Lee was almost thankful for the gag, because if he weren't gagged, he would be begging. He could take pain, had taken pain many times before, but this was something else entirely, this was obscenity and violation, this was tearing something inside him that was never meant to be torn, and he screamed, and sobbed, and struggled, and for long minutes, the Captain just stood there and watched.

Then, after those long minutes, he walked forward and forward, right up to Lee. Lee sagged in relief and turmoil because he was still touching Hester, but Hester was close, Hester was not torn away.

"Let me tell you what is going to happen now," said the Captain in a calm, reasonable voice. "Your bear is going to come for you. We both know it. And we are going to kill it. Because we are not afraid of doing nasty things when necessary. And we are going to hurt you until you beg for your own death to follow him. Only we won't. We will keep you and we will keep the girl, and the girl won't run because we have you and you won't run because you won't be able to. And we will get money from the girl's father. You know, her actual father, not the pretend father you try to be. And maybe we'll let you go with her. And maybe we won't. And no, I did not have to tell you all my plans. You think I'm a stupid man, giving everything away. But you aren't going to tell. And that will hurt too, I think. Knowing and not being able to stop anything."

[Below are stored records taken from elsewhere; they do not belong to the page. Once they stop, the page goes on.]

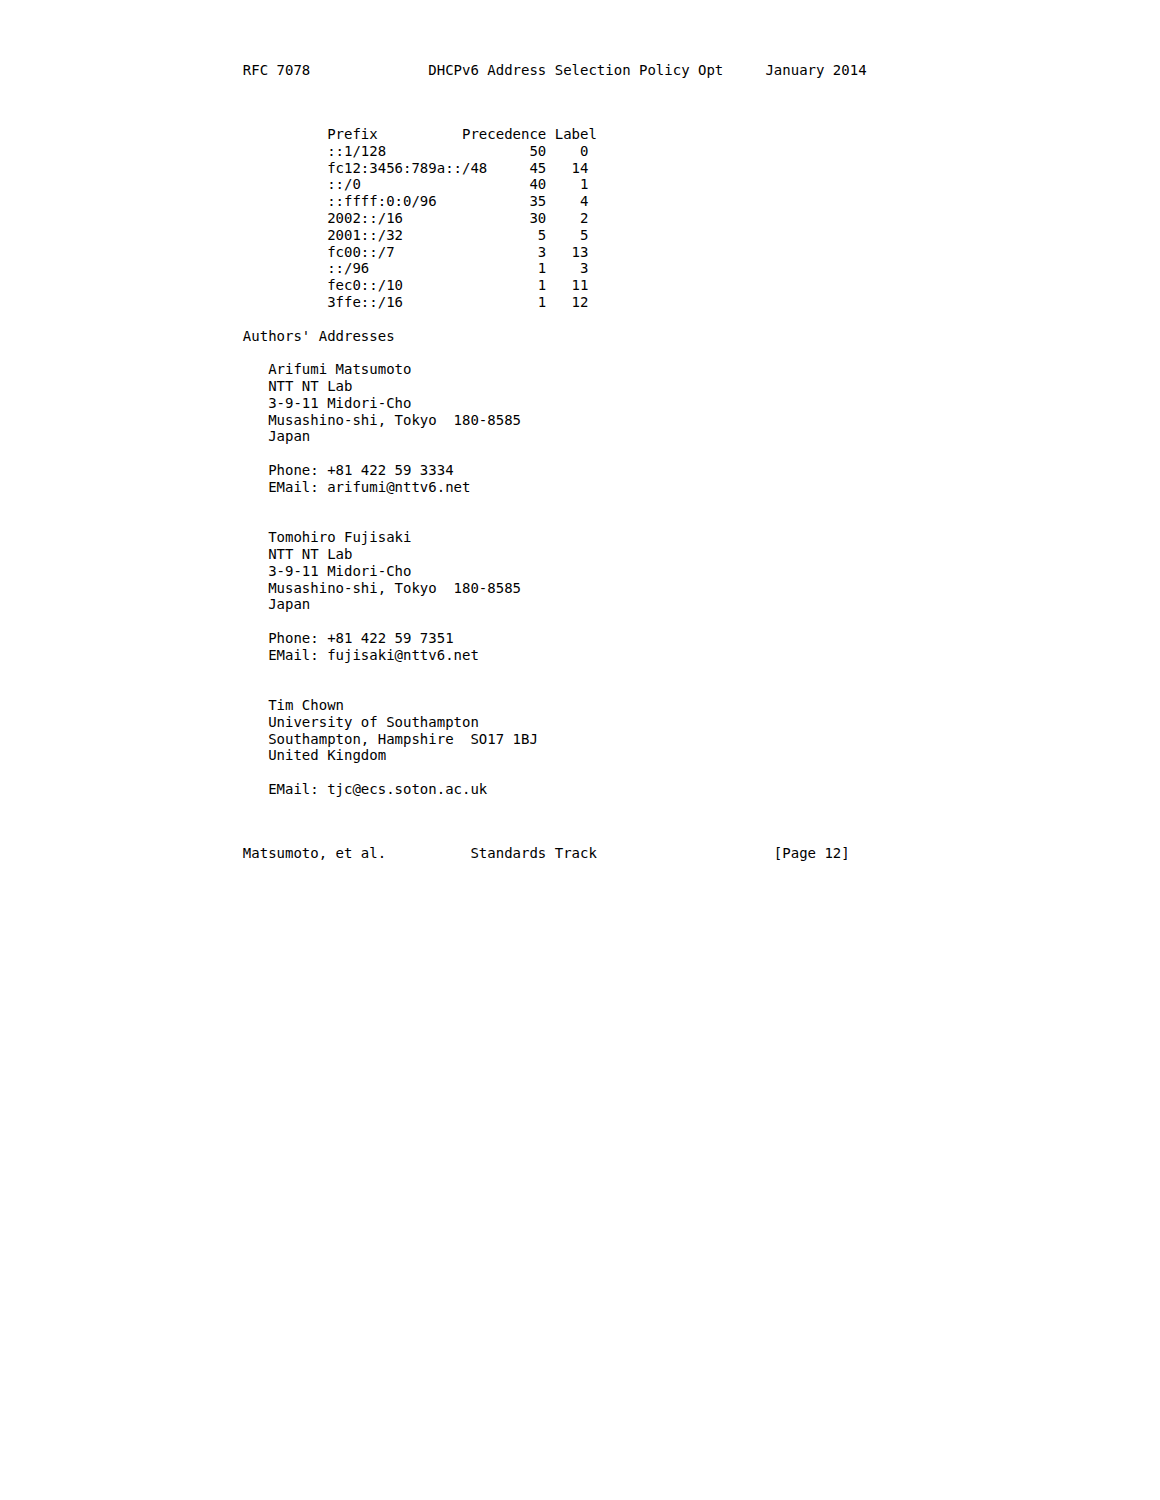RFC 7078 DHCPv6 Address Selection Policy Opt January 2014
          Prefix          Precedence Label
          ::1/128                 50    0
          fc12:3456:789a::/48     45   14
          ::/0                    40    1
          ::ffff:0:0/96           35    4
          2002::/16               30    2
          2001::/32                5    5
          fc00::/7                 3   13
          ::/96                    1    3
          fec0::/10                1   11
          3ffe::/16                1   12

Authors' Addresses

   Arifumi Matsumoto
   NTT NT Lab
   3-9-11 Midori-Cho
   Musashino-shi, Tokyo  180-8585
   Japan

   Phone: +81 422 59 3334
   EMail: arifumi@nttv6.net


   Tomohiro Fujisaki
   NTT NT Lab
   3-9-11 Midori-Cho
   Musashino-shi, Tokyo  180-8585
   Japan

   Phone: +81 422 59 7351
   EMail: fujisaki@nttv6.net


   Tim Chown
   University of Southampton
   Southampton, Hampshire  SO17 1BJ
   United Kingdom

   EMail: tjc@ecs.soton.ac.uk
Matsumoto, et al. Standards Track [Page 12]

And then he turned away, went back to the cage, and dropped Hester inside. She huddled, trembling and small and weak as he redid the latch. Then the Captain turned to the other men.

"Watch them both." He said. "If the rabbit speaks, you have my permission to do whatever it takes to silence it. Beat it. Beat the man. Just don't kill."

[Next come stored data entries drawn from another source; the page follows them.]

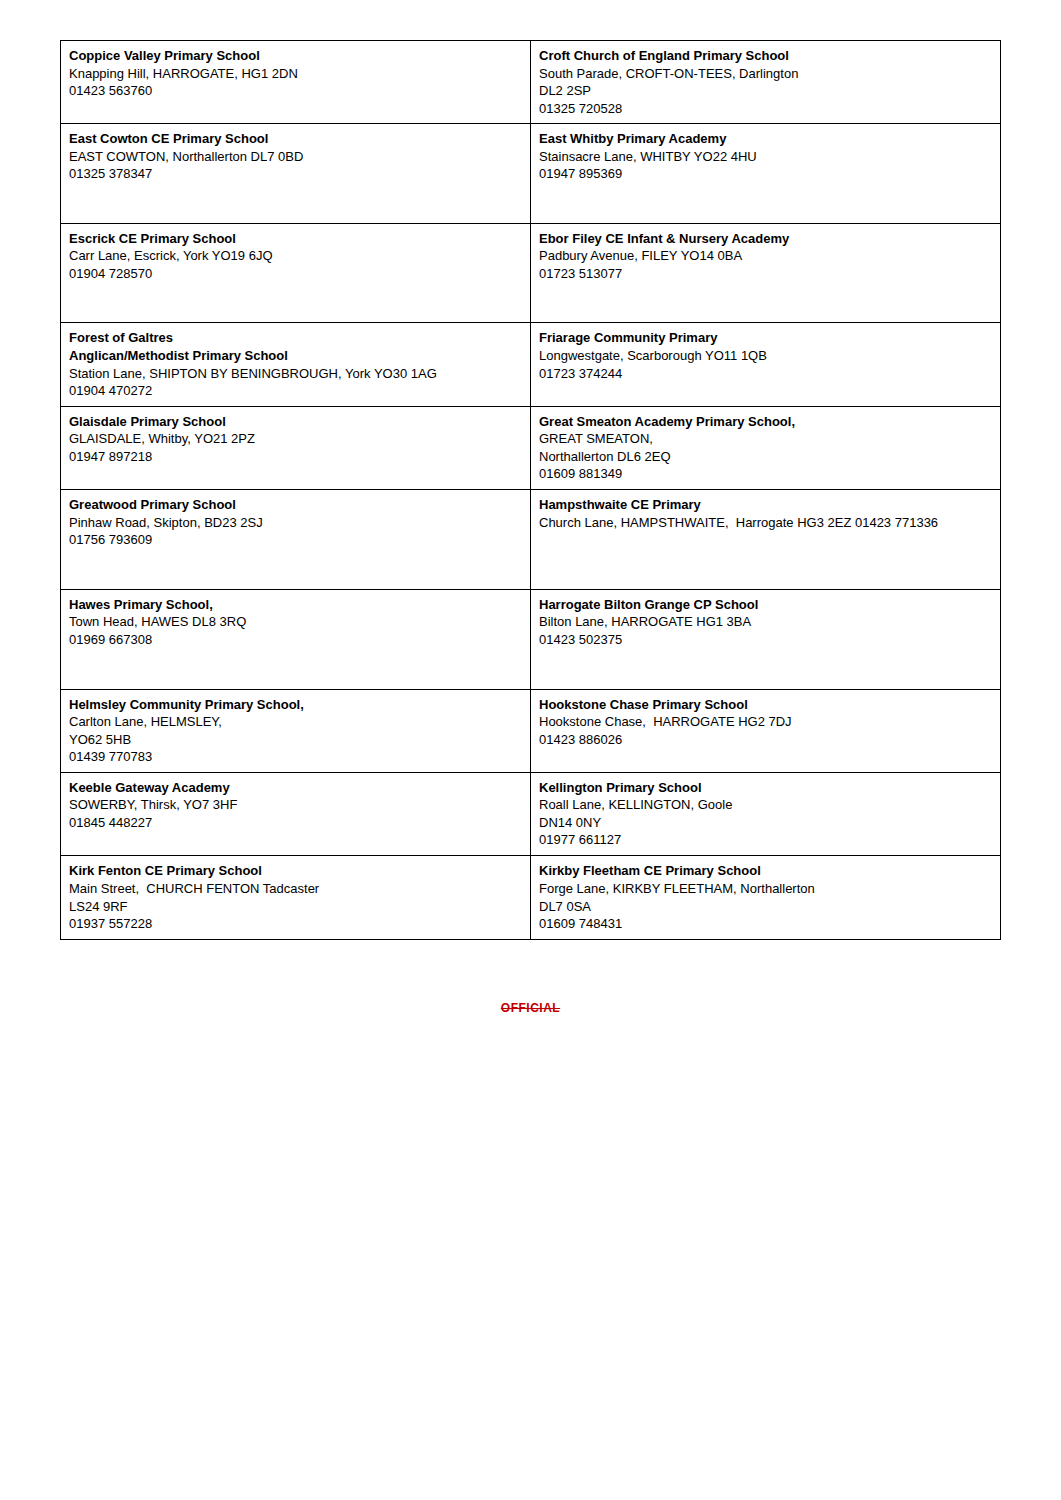| Coppice Valley Primary School Knapping Hill, HARROGATE, HG1 2DN 01423 563760 | Croft Church of England Primary School South Parade, CROFT-ON-TEES, Darlington DL2 2SP 01325 720528 |
| East Cowton CE Primary School EAST COWTON, Northallerton DL7 0BD 01325 378347 | East Whitby Primary Academy Stainsacre Lane, WHITBY YO22 4HU 01947 895369 |
| Escrick CE Primary School Carr Lane, Escrick, York YO19 6JQ 01904 728570 | Ebor Filey CE Infant & Nursery Academy Padbury Avenue, FILEY YO14 0BA 01723 513077 |
| Forest of Galtres Anglican/Methodist Primary School Station Lane, SHIPTON BY BENINGBROUGH, York YO30 1AG 01904 470272 | Friarage Community Primary Longwestgate, Scarborough YO11 1QB 01723 374244 |
| Glaisdale Primary School GLAISDALE, Whitby, YO21 2PZ 01947 897218 | Great Smeaton Academy Primary School, GREAT SMEATON, Northallerton DL6 2EQ 01609 881349 |
| Greatwood Primary School Pinhaw Road, Skipton, BD23 2SJ 01756 793609 | Hampsthwaite CE Primary Church Lane, HAMPSTHWAITE, Harrogate HG3 2EZ 01423 771336 |
| Hawes Primary School, Town Head, HAWES DL8 3RQ 01969 667308 | Harrogate Bilton Grange CP School Bilton Lane, HARROGATE HG1 3BA 01423 502375 |
| Helmsley Community Primary School, Carlton Lane, HELMSLEY, YO62 5HB 01439 770783 | Hookstone Chase Primary School Hookstone Chase, HARROGATE HG2 7DJ 01423 886026 |
| Keeble Gateway Academy SOWERBY, Thirsk, YO7 3HF 01845 448227 | Kellington Primary School Roall Lane, KELLINGTON, Goole DN14 0NY 01977 661127 |
| Kirk Fenton CE Primary School Main Street, CHURCH FENTON Tadcaster LS24 9RF 01937 557228 | Kirkby Fleetham CE Primary School Forge Lane, KIRKBY FLEETHAM, Northallerton DL7 0SA 01609 748431 |
OFFICIAL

And then he turned and went towards the door.

Hester looked towards Lee and neither said a word, one because he couldn't and one because she daren't. The Captain paused at the door, then turned and said, "Oh, and do blindfold him." And then he left.

Lee trembled, alone, without his voice, without his sight, with Hester too far away, and did his best to hold himself together.

Iorek and Lyra were going to come for him. He wasn't sure if he felt hope at that…or fear.